If you count the populations of federal and state prisons, local and regional jails, juvenile detention centers and immigration lock-ups, Virginia has at least 60,000 people behind bars. That’s 679 people for every 100,000 state residents.
“If Virginia were an independent country it would have one of the highest incarceration rates of any country on Earth. It would have the third highest incarceration rate in the world.”
Wanda Bertram with the Prison Policy Initiative says only El Salvador and Rwanda lock up more people per capita than Virginia. We hold more than four times as many prisoners as the U.K. and more than five times as many as Canada. One reason: we put people in jail, even if they might be innocent.
“We have a system that determines people’s fitness for release pre-trial, based on their financial situation. If you pay bail you can get out. If you can’t pay bail you stay locked up.”
Of course, some experts argue holding more people means greater public safety, but Bertram doesn’t buy it.

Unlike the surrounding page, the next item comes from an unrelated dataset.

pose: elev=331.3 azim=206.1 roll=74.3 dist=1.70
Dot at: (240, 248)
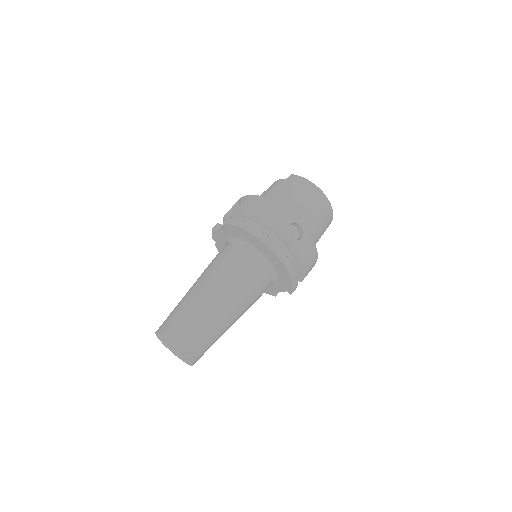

“If high rates of incarceration were an adequate response to harm in our communities then states like Virginia + would see lower levels of crime, right? States like Louisiana and Mississippi and Oklahoma, which have some of the highest incarceration rates in the country, would have some of the lowest crime rates. Unfortunately we know that is not the case.”
So what does reduce crime? Bertram claims good public education, jobs, affordable housing and healthcare make a huge difference. She argues states should stop holding people in jail, just because they can’t afford bail and should review long prison sentences, especially for people locked up during the War on Drugs when being tough on crime was a popular political mantra.